I will never forget the vivid moment I realized the human tendency to puff-reality-up. I went to a party with a friend at college and this party was "Boooring." All we did was play cards, sit on the porch and watch ESPN. Not too impressive. As we came back to our dorm around midnight someone asked how the party was and my friend said, "It was crazy man, you missed a wild time!" He was dead serious. And in my mind, he was lying.
Why do we do this?
Why do people lie? I think there are many reasons why we do, but for the most part I think we all want to be seen as better than we really are. So we tell lies about ourselves, we exaggerate our experiences, and over time we actually start to believe the lies we have spun. Pride causes me to think I am more impressive than I man, more important, more deserving. Somehow pride has me believing my experiences "really are" better than other peoples, the church I go to has more of God's Spirit, my jump shot is smoother, my selfie is prettier. It IS hard to be humble when you are as great as I am!

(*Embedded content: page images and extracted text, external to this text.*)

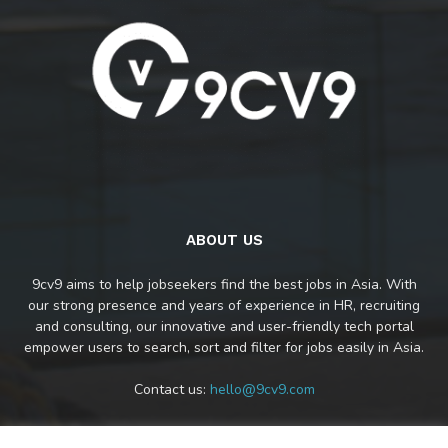
ABOUT US
9cv9 aims to help jobseekers find the best jobs in Asia. With
our strong presence and years of experience in HR, recruiting
and consulting, our innovative and user-friendly tech portal
empower users to search, sort and filter for jobs easily in Asia.
Contact us:
hello@9cv9.com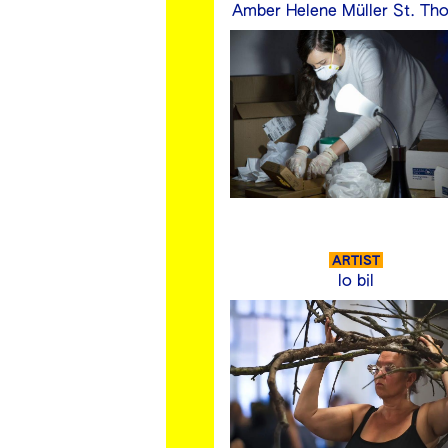
Amber Helene Müller St. Th
ARTIST
lo bil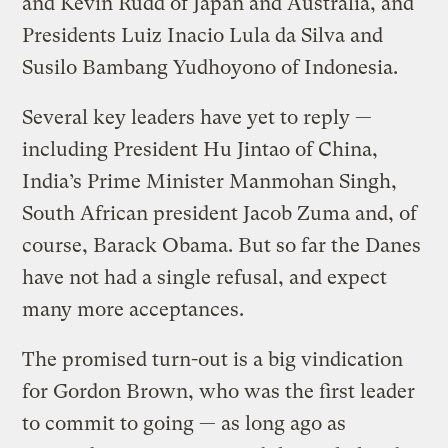
and Kevin Rudd of Japan and Australia, and
Presidents Luiz Inacio Lula da Silva and
Susilo Bambang Yudhoyono of Indonesia.
Several key leaders have yet to reply —
including President Hu Jintao of China,
India’s Prime Minister Manmohan Singh,
South African president Jacob Zuma and, of
course, Barack Obama. But so far the Danes
have not had a single refusal, and expect
many more acceptances.
The promised turn-out is a big vindication
for Gordon Brown, who was the first leader
to commit to going — as long ago as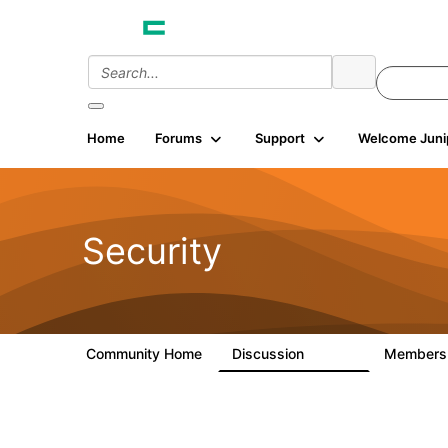
Home
Forums
Support
Welcome Juni
Security
Community Home
Discussion
Member
65.7K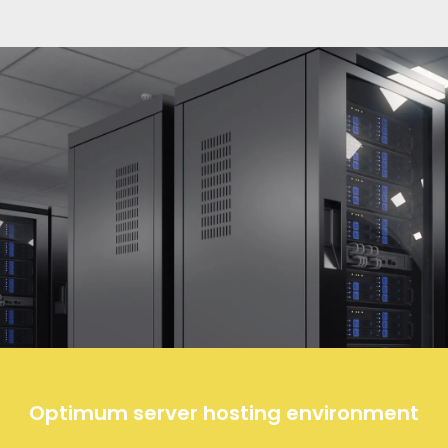
Optimum server hosting environment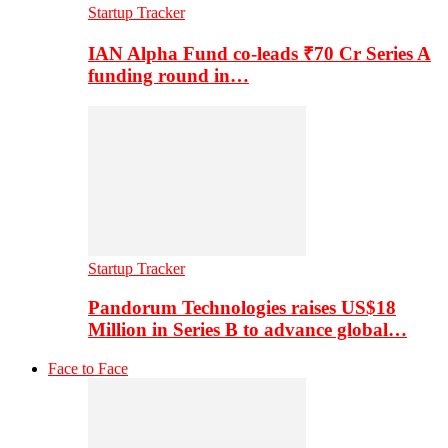
Startup Tracker
IAN Alpha Fund co-leads ₹70 Cr Series A
funding round in…
Startup Tracker
Pandorum Technologies raises US$18
Million in Series B to advance global…
Face to Face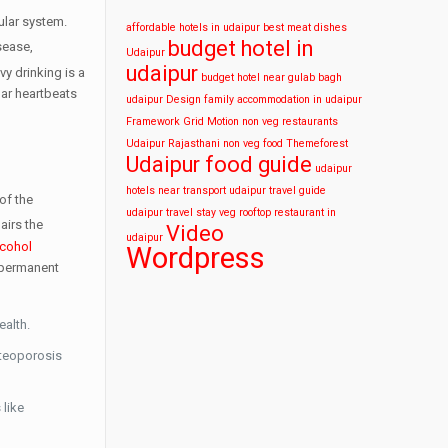
ular system.
affordable hotels in udaipur
best meat dishes
budget hotel in
isease,
Udaipur
udaipur
y drinking is a
budget hotel near gulab bagh
ar heartbeats
udaipur
Design
family accommodation in udaipur
Framework
Grid
Motion
non veg restaurants
Udaipur
Rajasthani non veg food
Themeforest
Udaipur food guide
udaipur
hotels near transport
udaipur travel guide
of the
udaipur travel stay
veg rooftop restaurant in
airs the
Video
udaipur
lcohol
Wordpress
 permanent
ealth.
steoporosis
 like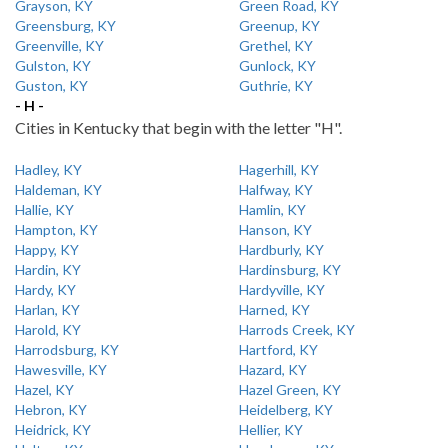
Grayson, KY
Green Road, KY
Greensburg, KY
Greenup, KY
Greenville, KY
Grethel, KY
Gulston, KY
Gunlock, KY
Guston, KY
Guthrie, KY
- H -
Cities in Kentucky that begin with the letter "H".
Hadley, KY
Hagerhill, KY
Haldeman, KY
Halfway, KY
Hallie, KY
Hamlin, KY
Hampton, KY
Hanson, KY
Happy, KY
Hardburly, KY
Hardin, KY
Hardinsburg, KY
Hardy, KY
Hardyville, KY
Harlan, KY
Harned, KY
Harold, KY
Harrods Creek, KY
Harrodsburg, KY
Hartford, KY
Hawesville, KY
Hazard, KY
Hazel, KY
Hazel Green, KY
Hebron, KY
Heidelberg, KY
Heidrick, KY
Hellier, KY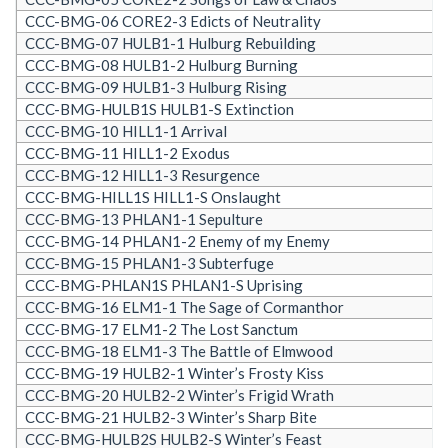
CCC-BMG-06 CORE2-3 Edicts of Neutrality
CCC-BMG-07 HULB1-1 Hulburg Rebuilding
CCC-BMG-08 HULB1-2 Hulburg Burning
CCC-BMG-09 HULB1-3 Hulburg Rising
CCC-BMG-HULB1S HULB1-S Extinction
CCC-BMG-10 HILL1-1 Arrival
CCC-BMG-11 HILL1-2 Exodus
CCC-BMG-12 HILL1-3 Resurgence
CCC-BMG-HILL1S HILL1-S Onslaught
CCC-BMG-13 PHLAN1-1 Sepulture
CCC-BMG-14 PHLAN1-2 Enemy of my Enemy
CCC-BMG-15 PHLAN1-3 Subterfuge
CCC-BMG-PHLAN1S PHLAN1-S Uprising
CCC-BMG-16 ELM1-1 The Sage of Cormanthor
CCC-BMG-17 ELM1-2 The Lost Sanctum
CCC-BMG-18 ELM1-3 The Battle of Elmwood
CCC-BMG-19 HULB2-1 Winter’s Frosty Kiss
CCC-BMG-20 HULB2-2 Winter’s Frigid Wrath
CCC-BMG-21 HULB2-3 Winter’s Sharp Bite
CCC-BMG-HULB2S HULB2-S Winter’s Feast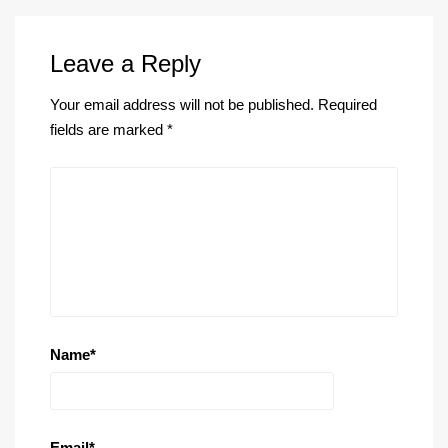
Leave a Reply
Your email address will not be published.
Required
fields are marked
*
Name
*
Email
*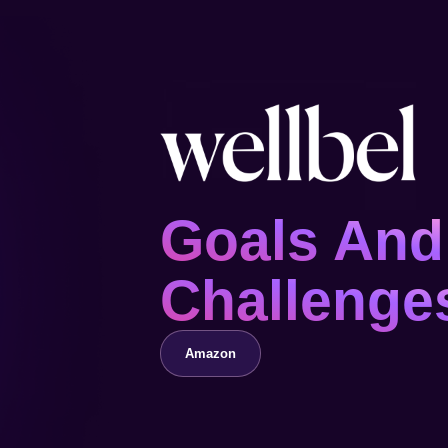
Goals And
Challenge
Amazon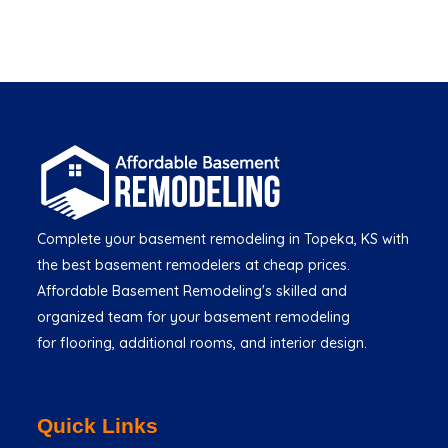
Complete your basement remodeling in Topeka, KS with
the best basement remodelers at cheap prices.
Affordable Basement Remodeling's skilled and
organized team for your basement remodeling
for flooring, additional rooms, and interior design.
Quick Links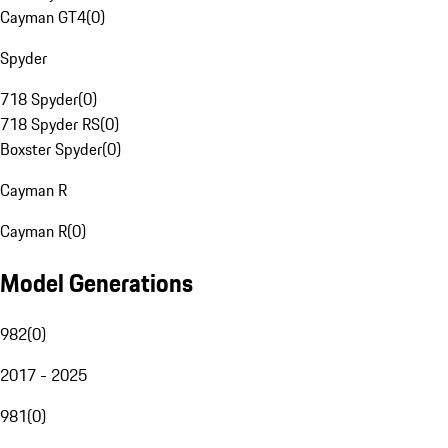
Cayman GT4
(
0
)
Spyder
718 Spyder
(
0
)
718 Spyder RS
(
0
)
Boxster Spyder
(
0
)
Cayman R
Cayman R
(
0
)
Model Generations
982
(
0
)
2017 - 2025
981
(
0
)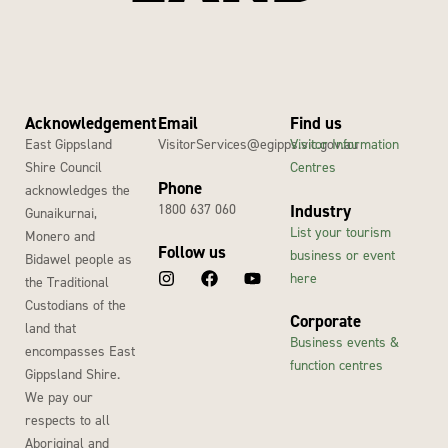
Acknowledgement
Email
Find us
East Gippsland
VisitorServices@egipps.vic.gov.au
Visitor Information
Shire Council
Centres
Phone
acknowledges the
1800 637 060
Industry
Gunaikurnai,
List your tourism
Monero and
Follow us
business or event
Bidawel people as
here
the Traditional
Custodians of the
Corporate
land that
Business events &
encompasses East
function centres
Gippsland Shire.
We pay our
respects to all
Aboriginal and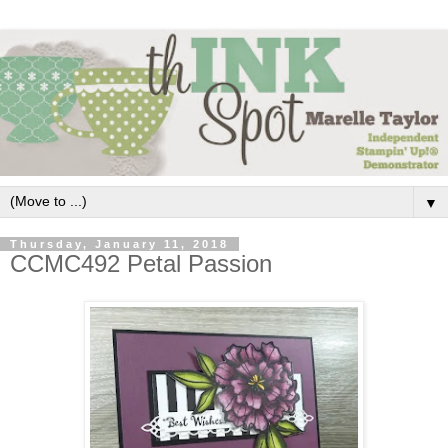
▼
Thursday, January 11, 2018
CCMC492 Petal Passion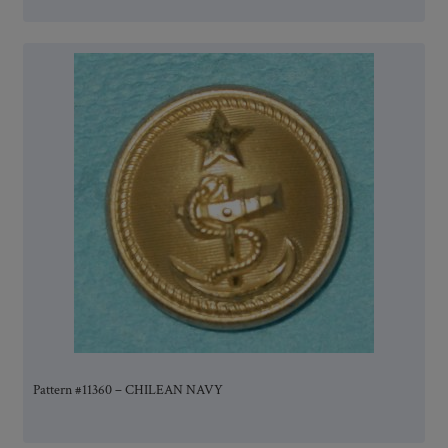
Pattern #11360 – CHILEAN NAVY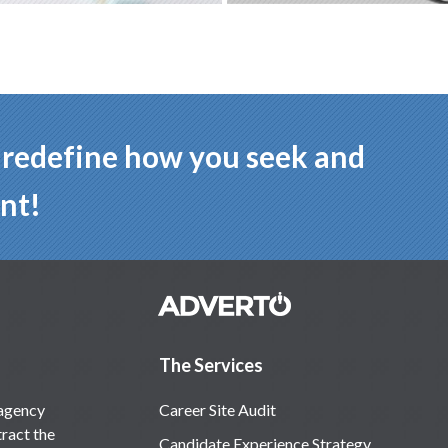
p redefine how you seek and
nt!
The Services
 agency
Career Site Audit
ract the
Candidate Experience Strategy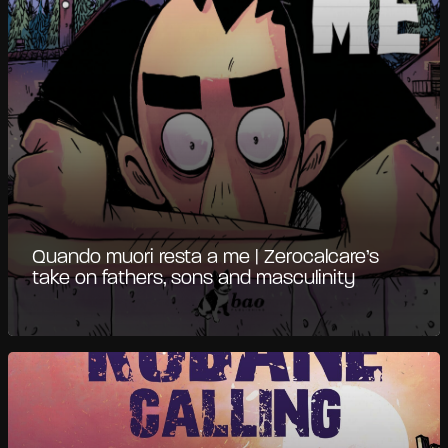
Quando muori resta a me | Zerocalcare’s
take on fathers, sons and masculinity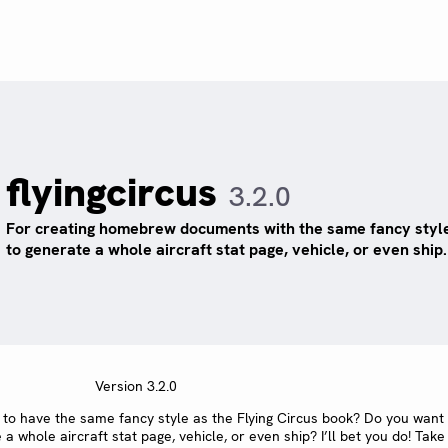
flyingcircus
3.2.0
For creating homebrew documents with the same fancy style
to generate a whole aircraft stat page, vehicle, or even ship.
Version 3.2.0
o have the same fancy style as the Flying Circus book? Do you want
whole aircraft stat page, vehicle, or even ship? I’ll bet you do! Take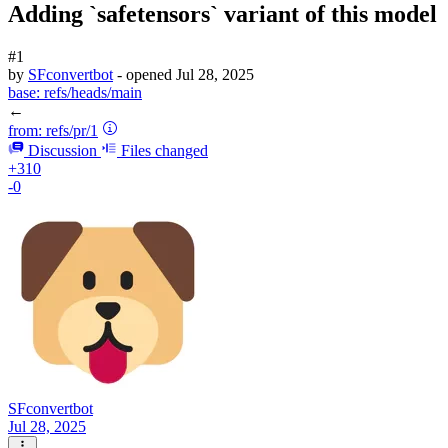
Adding `safetensors` variant of this model
#1
by
SFconvertbot
- opened
Jul 28, 2025
base:
refs/heads/main
←
from:
refs/pr/1
Discussion
Files changed
+310
-0
SFconvertbot
Jul 28, 2025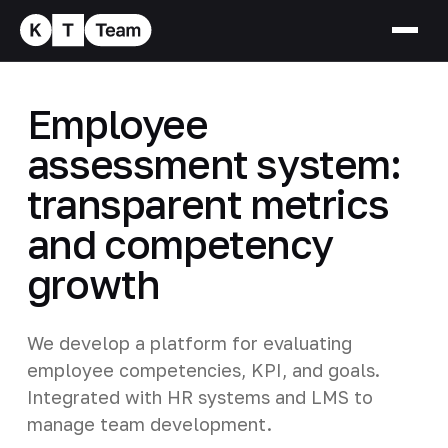
Employee
assessment system:
transparent metrics
and competency
growth
We develop a platform for evaluating
employee competencies, KPI, and goals.
Integrated with HR systems and LMS to
manage team development.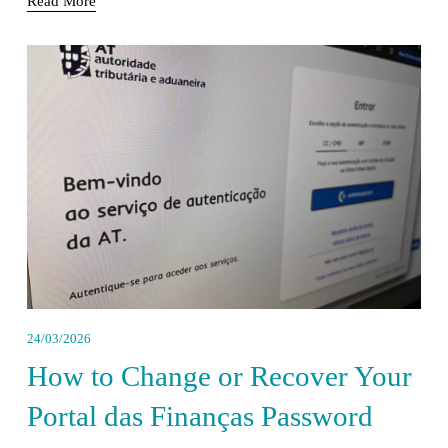
Read More
24/03/2026
How to Change or Recover Your
Portal das Finanças Password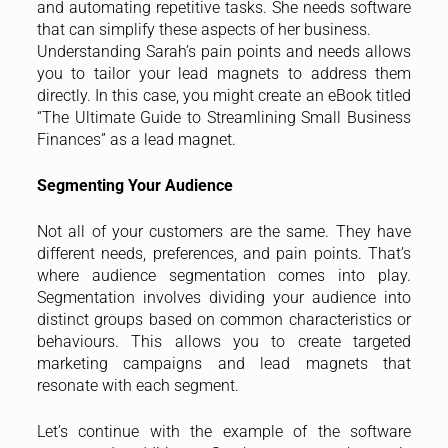
and automating repetitive tasks. She needs software
that can simplify these aspects of her business.
Understanding Sarah’s pain points and needs allows
you to tailor your lead magnets to address them
directly. In this case, you might create an eBook titled
“The Ultimate Guide to Streamlining Small Business
Finances” as a lead magnet.
Segmenting Your Audience
Not all of your customers are the same. They have
different needs, preferences, and pain points. That’s
where audience segmentation comes into play.
Segmentation involves dividing your audience into
distinct groups based on common characteristics or
behaviours. This allows you to create targeted
marketing campaigns and lead magnets that
resonate with each segment.
Let’s continue with the example of the software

Last night I was awakened by a thunder-clap that shook our house. I looked outside and the lightning display lit up the sky. God's work is amazing, nature is powerful. I am so tiny! If I only had the guts to be honest: I am weak, needy and vulnerable.
When I admit that to others, cast aside my pride, submit myself to God....life works!
If the world was loaded full of people that didn't lie, worshiped God, and received his grace - - love would naturally result. You don't make the world better by self-willing love, you make it better by admitting your need for mercy and grace and love comes flowing out of you. In other words...
"Humble yourself in the sight of the Lord, and he will lift you up!"